Grade first, but don’t stop there
A Grade II medial patellar luxation in one dog may be an incidental finding discovered during a vaccination exam. In another, it may explain a very real pattern of pain, skipping, reduced activity or progressive lameness.
In this second scenario, that little pebble-like sesamoid could be creating significant daily discomfort, nagging away at that dog’s mental health. Yup – dogs absolutely do have mental health; it’s 2026.
Same label. Different patient. Different plan.
‘Luxating patella’ makes the patella the main character. It certainly is taking up a lot of space in the plot, but most developmental or non-traumatic MPL cases are better understood as a problem of extensor-mechanism and limb alignment, not simply that the body’s biggest sesamoid is rebelling.
The quadriceps mechanism, femoral trochlea, tibial tuberosity, soft tissue balance and sometimes broader limb conformation all have their say. In higher-grade cases, skeletal deformities such as distal femoral varus or tibial torsion can become part of surgical decision-making.
The grade doesn’t tell the whole story
During the examination and note-making process, we shouldn’t only be asking ourselves ‘What grade is this?’, but also:
How often is this dog skipping? Or indeed, is it consistently and/or currently lame?
Is the lameness proportional to the luxation?
Is there pain, effusion, crepitus, reduced range of motion or muscle atrophy?
What about medial buttress?
Where indicated by signalment or clinical suspicion: should I carry out a cranial drawer and tibial compression test (and will I need some sedation for that?)
Has the owner noticed a change in frequency, duration or severity of lameness? If worse, was that sudden or a slow-build?
What’s the limb conformation like?
Is there another disease process hiding behind or acting in tandem with the MPL?
Questions worth asking beyond the MPL grade
The older small-breed dog with the known and largely ignored (for whatever reason) MPL is particularly skilled at catching us out. One week the lameness changes; now Frankie is slower to rise, reluctant on stairs, and less keen to jump up onto his owner’s lap.
The temptation is to blame the familiar abnormality, but sometimes we’re accusing the wrong suspect, and in doing so leaving a criminal on the loose. Emphasis on loose – or possibly on snapped.
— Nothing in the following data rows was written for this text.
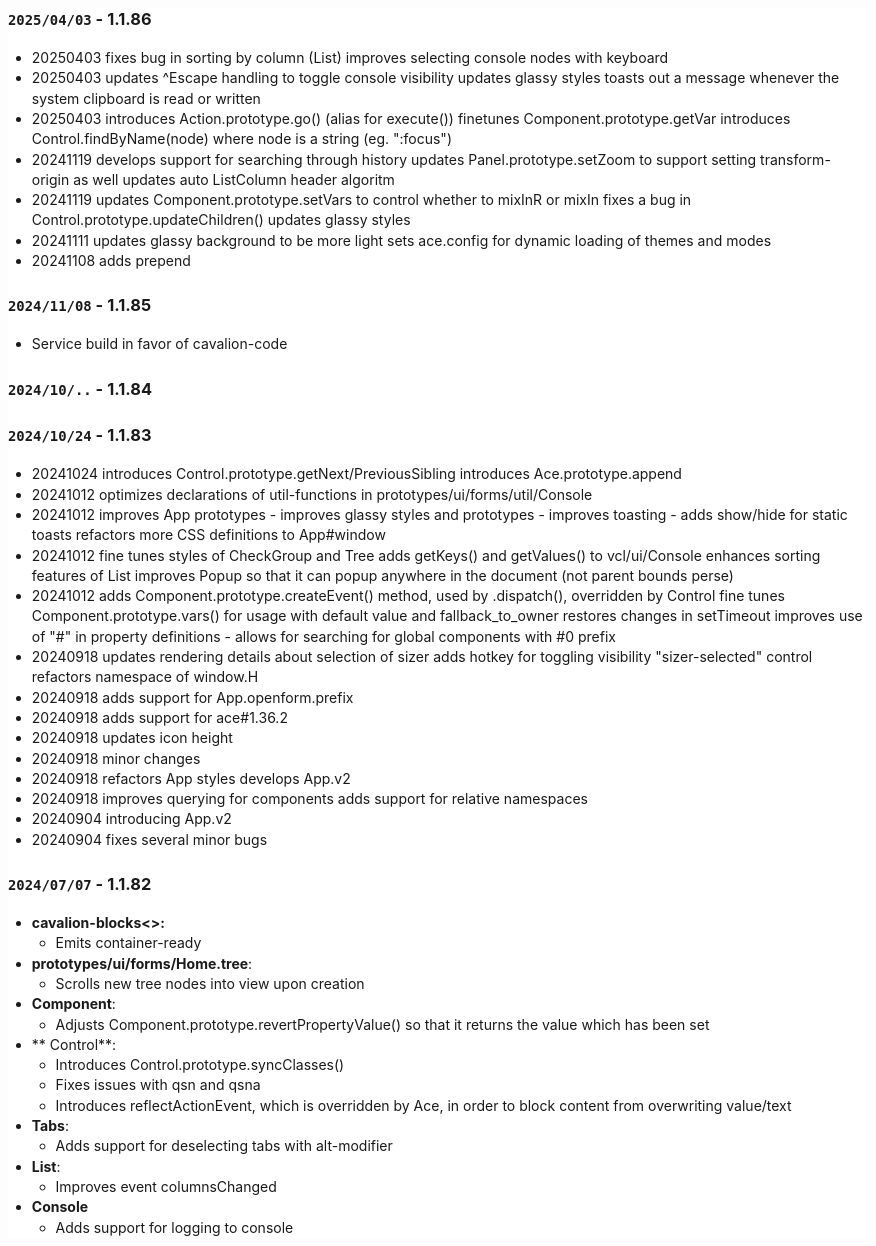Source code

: ### `2025/04/03` - 1.1.86

* 20250403 fixes bug in sorting by column (List) improves selecting console nodes with keyboard
* 20250403 updates ^Escape handling to toggle console visibility updates glassy styles toasts out a message whenever the system clipboard is read or written
* 20250403 introduces Action.prototype.go() (alias for execute()) finetunes Component.prototype.getVar introduces Control.findByName(node) where node is a string (eg. ":focus")
* 20241119 develops support for searching through history updates Panel.prototype.setZoom to support setting transform-origin as well updates auto ListColumn header algoritm
* 20241119 updates Component.prototype.setVars to control whether to mixInR or mixIn fixes a bug in Control.prototype.updateChildren() updates glassy styles
* 20241111 updates glassy background to be more light sets ace.config for dynamic loading of themes and modes
* 20241108 adds prepend

### `2024/11/08` - 1.1.85

* Service build in favor of cavalion-code

### `2024/10/..` - 1.1.84

### `2024/10/24` - 1.1.83

- 20241024 introduces Control.prototype.getNext/PreviousSibling introduces Ace.prototype.append
- 20241012 optimizes declarations of util-functions in prototypes/ui/forms/util/Console
- 20241012 improves App prototypes - improves glassy styles and prototypes - improves toasting - adds show/hide for static toasts refactors more CSS definitions to  App#window
- 20241012 fine tunes styles of CheckGroup and Tree adds getKeys() and getValues() to vcl/ui/Console enhances sorting features of List improves Popup so that it can popup anywhere in the document (not parent bounds perse)
- 20241012 adds Component.prototype.createEvent() method, used by .dispatch(), overridden by Control fine tunes Component.prototype.vars() for usage with default value and fallback_to_owner restores changes in setTimeout improves use of "#" in property definitions - allows for searching for global components with #0 prefix
- 20240918 updates rendering details about selection of sizer adds hotkey for toggling visibility "sizer-selected" control refactors namespace of window.H
- 20240918 adds support for App.openform.prefix
- 20240918 adds support for ace#1.36.2
- 20240918 updates icon height
- 20240918 minor changes
- 20240918 refactors App styles develops App.v2
- 20240918 improves querying for components adds support for relative namespaces
- 20240904 introducing App.v2
- 20240904 fixes several minor bugs

### `2024/07/07` - 1.1.82

* **cavalion-blocks<>:**
	* Emits container-ready
* **prototypes/ui/forms/Home.tree**:
	* Scrolls new tree nodes into view upon creation
* **Component**:
	* Adjusts Component.prototype.revertPropertyValue() so that it returns the value which has been set 
* ** Control**:
	* Introduces Control.prototype.syncClasses()
	* Fixes issues with qsn and qsna 
	* Introduces reflectActionEvent, which is overridden by Ace, in order to block content from overwriting value/text
* **Tabs**:
	* Adds support for deselecting tabs with alt-modifier
* **List**:
	* Improves event columnsChanged
* **Console**
	* Adds support for logging to console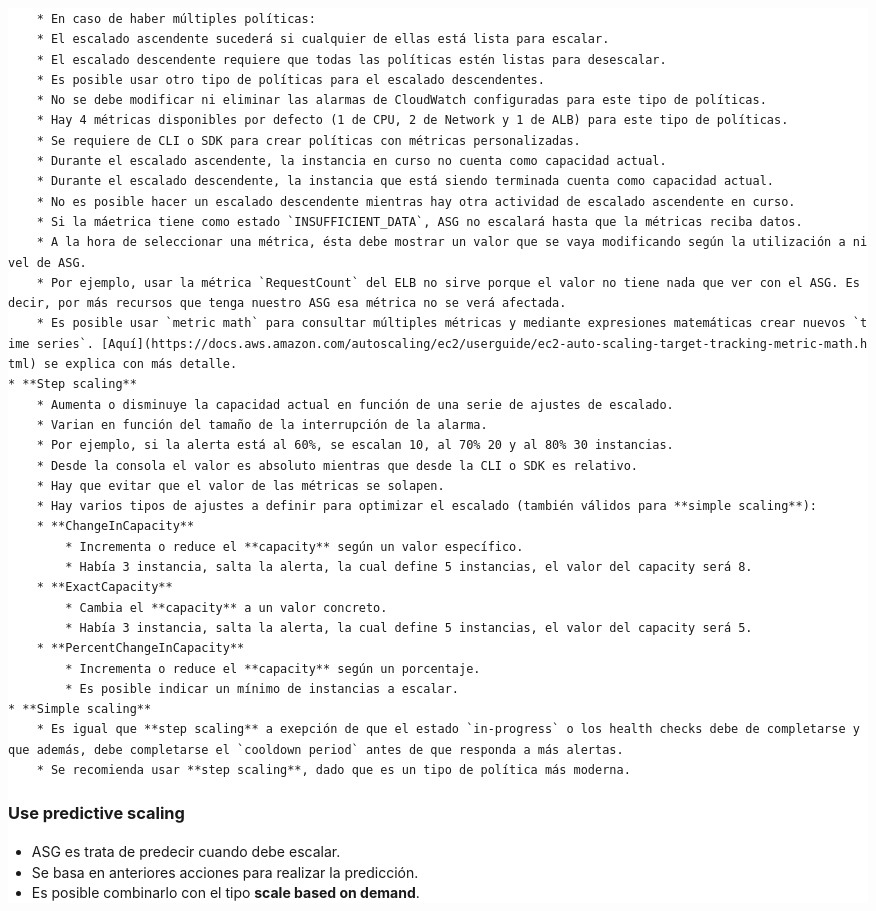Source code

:         * En caso de haber múltiples políticas:
        * El escalado ascendente sucederá si cualquier de ellas está lista para escalar.
        * El escalado descendente requiere que todas las políticas estén listas para desescalar.
        * Es posible usar otro tipo de políticas para el escalado descendentes.
        * No se debe modificar ni eliminar las alarmas de CloudWatch configuradas para este tipo de políticas.
        * Hay 4 métricas disponibles por defecto (1 de CPU, 2 de Network y 1 de ALB) para este tipo de políticas.
        * Se requiere de CLI o SDK para crear políticas con métricas personalizadas.
        * Durante el escalado ascendente, la instancia en curso no cuenta como capacidad actual.
        * Durante el escalado descendente, la instancia que está siendo terminada cuenta como capacidad actual.
        * No es posible hacer un escalado descendente mientras hay otra actividad de escalado ascendente en curso.
        * Si la máetrica tiene como estado `INSUFFICIENT_DATA`, ASG no escalará hasta que la métricas reciba datos.
        * A la hora de seleccionar una métrica, ésta debe mostrar un valor que se vaya modificando según la utilización a nivel de ASG.
        * Por ejemplo, usar la métrica `RequestCount` del ELB no sirve porque el valor no tiene nada que ver con el ASG. Es decir, por más recursos que tenga nuestro ASG esa métrica no se verá afectada.
        * Es posible usar `metric math` para consultar múltiples métricas y mediante expresiones matemáticas crear nuevos `time series`. [Aquí](https://docs.aws.amazon.com/autoscaling/ec2/userguide/ec2-auto-scaling-target-tracking-metric-math.html) se explica con más detalle.
    * **Step scaling**
        * Aumenta o disminuye la capacidad actual en función de una serie de ajustes de escalado.
        * Varian en función del tamaño de la interrupción de la alarma.
        * Por ejemplo, si la alerta está al 60%, se escalan 10, al 70% 20 y al 80% 30 instancias.
        * Desde la consola el valor es absoluto mientras que desde la CLI o SDK es relativo.
        * Hay que evitar que el valor de las métricas se solapen.
        * Hay varios tipos de ajustes a definir para optimizar el escalado (también válidos para **simple scaling**):
        * **ChangeInCapacity**
            * Incrementa o reduce el **capacity** según un valor específico.
            * Había 3 instancia, salta la alerta, la cual define 5 instancias, el valor del capacity será 8.
        * **ExactCapacity**
            * Cambia el **capacity** a un valor concreto.
            * Había 3 instancia, salta la alerta, la cual define 5 instancias, el valor del capacity será 5.
        * **PercentChangeInCapacity**
            * Incrementa o reduce el **capacity** según un porcentaje.
            * Es posible indicar un mínimo de instancias a escalar.
    * **Simple scaling**
        * Es igual que **step scaling** a exepción de que el estado `in-progress` o los health checks debe de completarse y que además, debe completarse el `cooldown period` antes de que responda a más alertas.
        * Se recomienda usar **step scaling**, dado que es un tipo de política más moderna.

### Use predictive scaling

* ASG es trata de predecir cuando debe escalar.
* Se basa en anteriores acciones para realizar la predicción.
* Es posible combinarlo con el tipo **scale based on demand**.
Bodies love a good combo:a dog with MPL can also have CCL pathology, and the two conditions can muddy the waters beautifully.
It shouldn’t be automatically assumed that the patella thing sort of just got worse. Consider CCL disease, meniscal injury, worsening OA, or another stifle problem. Even referred pain from the hip (this last one can be important: OA commonly strikes in more than one place).
Familiar or known diagnoses have a special sort of gravity: they pull clinical signs towards themselves.
Slow down (as much as realistically feasible – or book a longer follow-up) and ask yourself those questions. The real skill is not just identifying MPL, but rather, working out what that diagnosis and grade mean for this dog.
Don’t let a known MPL hide another problem
Hands-on and targeted training in MPL assessment and correction is key for those GPs wishing to take these cases further and get a little more detail in terms of assessment and planning. Plus – for the eager – getting started personally with surgical management.
For those looking at building broader orthopaedic foundations, a practical grounding in small animal orthopaedics can help make the stifle feel less like an isolated puzzle and more like part of a bigger system.
The grade still matters and we should keep using it, but maybe we should treat it less like the answer and more like a prompt. And maybe we should be looking less at the kneecap, and more at the leg.